Available data:
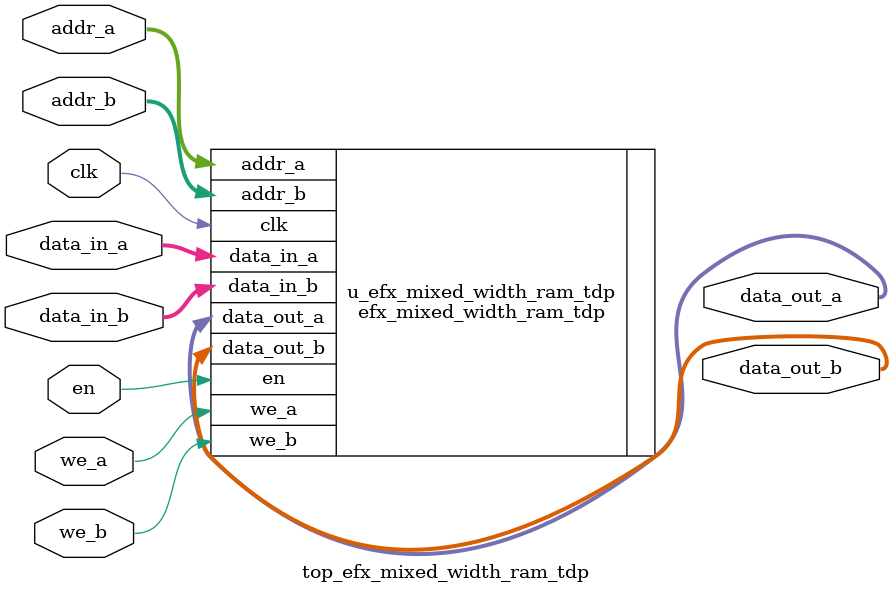
<source format=v>

module top_efx_mixed_width_ram_tdp
  #( parameter OUTREG_A = 0,
               OUTREG_B = 0,
               WRITE_MODE_A = "READ_FIRST",
               WRITE_MODE_B = "READ_FIRST",
               DATA_WIDTH_A = 8,
               ADDRESS_WIDTH_A = 10,
               ADDRESS_WIDTH_B = 8
     )
  (
   //inputs
   input 	 clk,
   input         en,   
   input 	 we_a,
   input 	 we_b,
   input [9:0] 	 addr_a,
   input [7:0] 	 addr_b,
   input [7:0] 	 data_in_a,
   input [31:0]  data_in_b,

   //outputs
   output [7:0]  data_out_a,
   output [31:0] data_out_b
    );

  

   efx_mixed_width_ram_tdp
     #(.OUTREG_A(OUTREG_A),
       .OUTREG_B(OUTREG_B),
       .WRITE_MODE_A(WRITE_MODE_A),
       .WRITE_MODE_B(WRITE_MODE_B),
       .DATA_WIDTH_A(DATA_WIDTH_A),
       .ADDRESS_WIDTH_A(ADDRESS_WIDTH_A),
       .ADDRESS_WIDTH_B(ADDRESS_WIDTH_B)
       )
     u_efx_mixed_width_ram_tdp
       (
	//inputs
	.clk(clk),
	.en(en),
	.we_a(we_a),
	.we_b(we_b),
	.addr_a(addr_a),
	.addr_b(addr_b),
	.data_in_a(data_in_a),
	.data_in_b(data_in_b),
	//outputs
	.data_out_a(data_out_a),
	.data_out_b(data_out_b));

endmodule // top_efx_mixed_width_ram

</source>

Problem statement:
Would you set down the entries exactly as given, minus their pictures?

Reply:
<source format=v>

module top_efx_mixed_width_ram_tdp
  #( parameter OUTREG_A = 0,
               OUTREG_B = 0,
               WRITE_MODE_A = "READ_FIRST",
               WRITE_MODE_B = "READ_FIRST",
               DATA_WIDTH_A = 8,
               ADDRESS_WIDTH_A = 10,
               ADDRESS_WIDTH_B = 8
     )
  (
   //inputs
   input 	 clk,
   input         en,   
   input 	 we_a,
   input 	 we_b,
   input [9:0] 	 addr_a,
   input [7:0] 	 addr_b,
   input [7:0] 	 data_in_a,
   input [31:0]  data_in_b,

   //outputs
   output [7:0]  data_out_a,
   output [31:0] data_out_b
    );

  

   efx_mixed_width_ram_tdp
     #(.OUTREG_A(OUTREG_A),
       .OUTREG_B(OUTREG_B),
       .WRITE_MODE_A(WRITE_MODE_A),
       .WRITE_MODE_B(WRITE_MODE_B),
       .DATA_WIDTH_A(DATA_WIDTH_A),
       .ADDRESS_WIDTH_A(ADDRESS_WIDTH_A),
       .ADDRESS_WIDTH_B(ADDRESS_WIDTH_B)
       )
     u_efx_mixed_width_ram_tdp
       (
	//inputs
	.clk(clk),
	.en(en),
	.we_a(we_a),
	.we_b(we_b),
	.addr_a(addr_a),
	.addr_b(addr_b),
	.data_in_a(data_in_a),
	.data_in_b(data_in_b),
	//outputs
	.data_out_a(data_out_a),
	.data_out_b(data_out_b));

endmodule // top_efx_mixed_width_ram

</source>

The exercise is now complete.